[comp.sources.bugs] sending source code

randy@umn-cs.UUCP (Randy Orrison) (11/02/87)

In article <332@uvicctr.UUCP> sbanner1@uvicctr.UUCP (S. John Banner) writes:
>                              I think that if we have to set some sort
>of a standard for this (and I think that we will have do deal with this
>problem sooner or later), the combination of zoo, and uuencode is
>probably the way to go.

How about a modification to zoo:  Have it produce btoa'd output, and recognize
that transparently as input?  I haven't gotten it running on this Encore yet,
but it doesn't seem like a text header giving the format (8 bit or btoa'd)
would be unreasonable.  Anyone want to work on this?  (I would, but like I said
i haven't even had time to find the bug that dumps core here...)

(btoa: like uuencode, but adds only 20% to size)

>                      S. John Banner
>
>...!uw-beaver!uvicctr!sol!sbanner1
>...!ubc-vision!uvicctr!sol!sbanner1
>ccsjb@uvvm
>sbanner1@sol.UVIC.CDN

	-randy
-- 
Randy Orrison, University of Minnesota School of Mathematics
UUCP:	{ihnp4, seismo!rutgers!umnd-cs, sun}!umn-cs!randy
ARPA:	randy@ux.acss.umn.edu		 (Yes, these are three
BITNET:	randy@umnacca			 different machines)

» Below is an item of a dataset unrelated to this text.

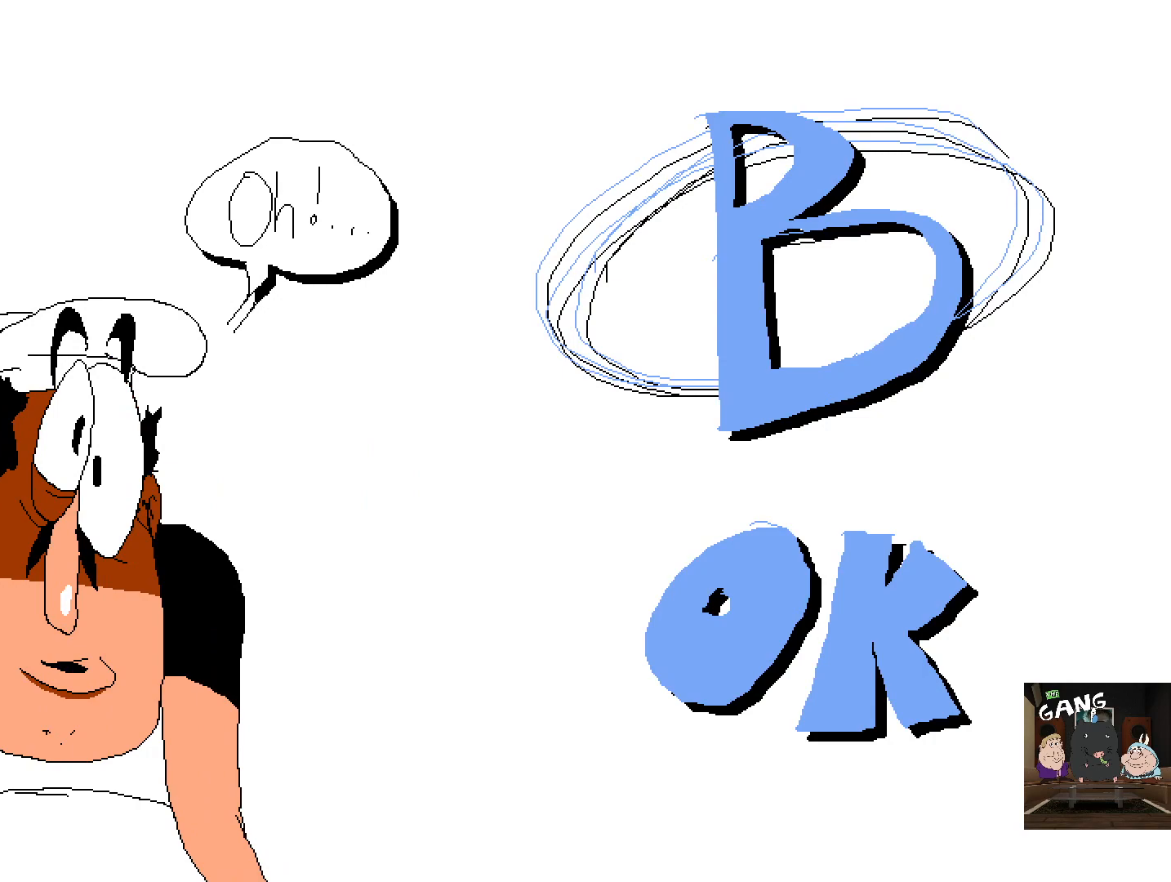
{"buttons": [], "left_stick": "center", "right_stick": "center", "events": [[100, "left_stick", "center"], [183, "right_stick", "left"], [400, "right_stick", "center"]]}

dan@srs.UUCP (Dan Kegel) (11/05/87)

Roughly paraphrased:
> It is desireable to use a compressing archiver (like zoo or arc)
> to package groups of files for transmission.
> However, the resulting archives must be uuencoded (or btoa'd) before
> transmission on Usenet.
> Why not just make the compressing archiver output in a format
> suitable for direct transmission on Usenet?

Sounds like a good idea to me.  I've always disliked having to go
thru three steps (paste, uudecode, unarchive) to decode these postings;
it's work I'd just as soon have a program do for me.

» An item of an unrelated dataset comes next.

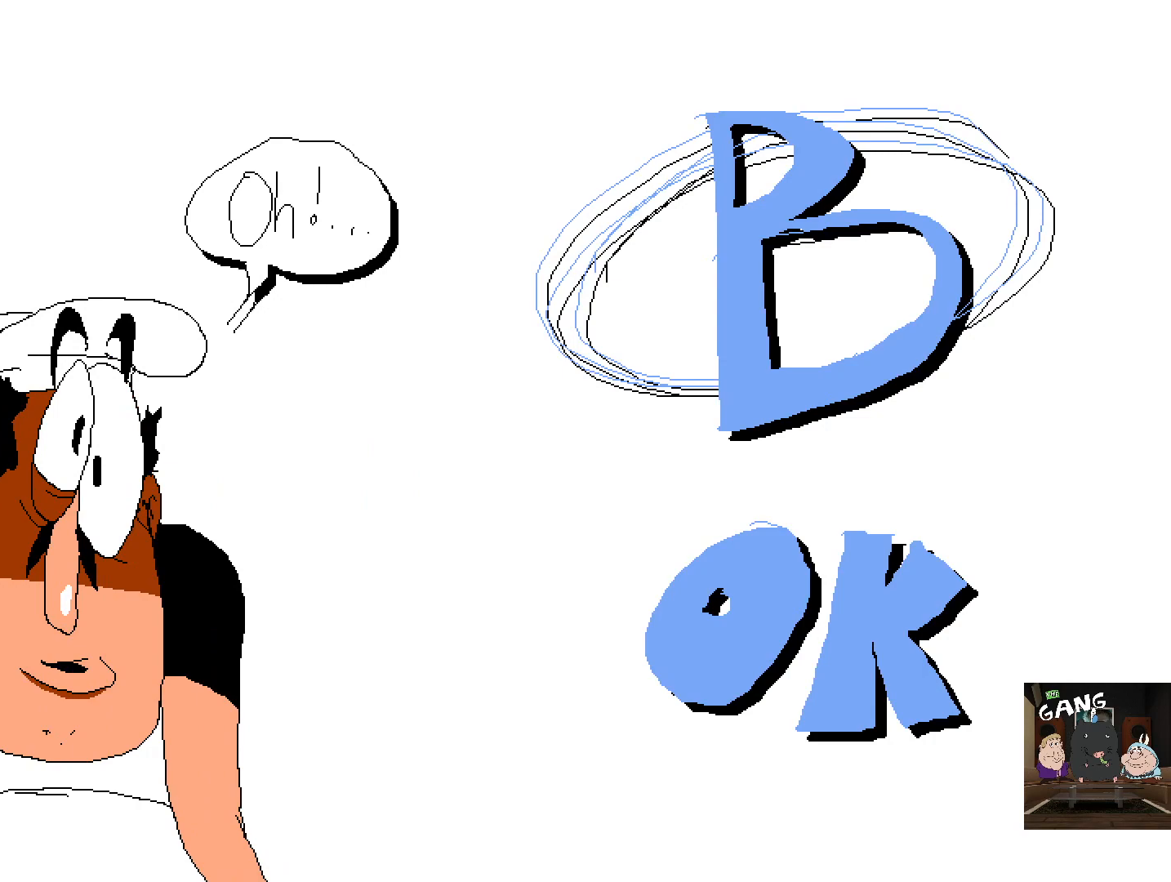
{"buttons": [], "left_stick": "up", "right_stick": "center", "events": [[283, "right_stick", "up-right"], [433, "right_stick", "center"], [483, "left_stick", "up"]]}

I think that more thought needs to be given to transmitting large
binary files over Usenet.  People often distribute documentation and
source in this format, so the old objection "But executables don't belong 
on Usenet" no longer applies.

- Dan Kegel

kent@xanth.UUCP (Kent Paul Dolan) (11/07/87)

In article <467@srs.UUCP> dan@srs.UUCP (Dan Kegel) writes:
>Roughly paraphrased:
>> It is desirable to use a compressing archiver (like zoo or arc)
>> to package groups of files for transmission.
>> However, the resulting archives must be uuencoded (or btoa'd) before
>> transmission on Usenet.
>> Why not just make the compressing archiver output in a format
>> suitable for direct transmission on Usenet?
>
>Sounds like a good idea to me.  I've always disliked having to go
>thru three steps (paste, uudecode, unarchive) to decode these postings;
>it's work I'd just as soon have a program do for me.
>
>I think that more thought needs to be given to transmitting large
>binary files over Usenet.  People often distribute documentation and
>source in this format, so the old objection "But executables don't belong 
>on Usenet" no longer applies.
>
>- Dan Kegel


A couple of months ago, I took the algorithm from the June '87 CACM
article "Arithmetic Coding for Data Compression", and recoded it under
contract into FORTRAN 77.

Due to stupidities on both sides (mostly mine, I'm afraid), I didn't
get paid, the software didn't get used, and all copies were destroyed!
However, I ended up owner of the neat algorithm additions I invented.

I had made it work, efficiently, and with one nice wrinkle.  The
original CACM algorithm encoded output bits into 8 bit bytes for
compressed data storage.  I needed to send the resulting file across a
smart communications line; i.e., the transmitted data had to be
printable.  The kermit escape encoding looked too expensive, so I made
a little switch.  It turns out that 95*95 (printable ASCII characters)
is just a bit more than 2^13, so by encoding 6.5 bits of data per byte
by doing the obvious mod, multiply and shift for each byte, I was able
to compress into printable ASCII.  The result was about a wash for
executables; they were about as big transmitted (compressed into
printable ASCII) as unencoded and uncompressed, which is probably at
least as good as the present situation.  Various kinds of text behaved
quite a bit better.

So, would it be worthwhile for me to rewrite this stuff in C, or would
someone else like to go ahead and do this, given these hints?  I, too,
think that a one step process to do this would be better.  I can do
the compression and decompression routines, and put them on the net,
if someone who does Unix systems stuff could go on from there and make
them into a uuencode-/uudecode-like utility, which is probably beyond
my skills.  I assume that the CACM algorithm is publicly usable.

Comments?

Kent, the (totally weird) man from xanth.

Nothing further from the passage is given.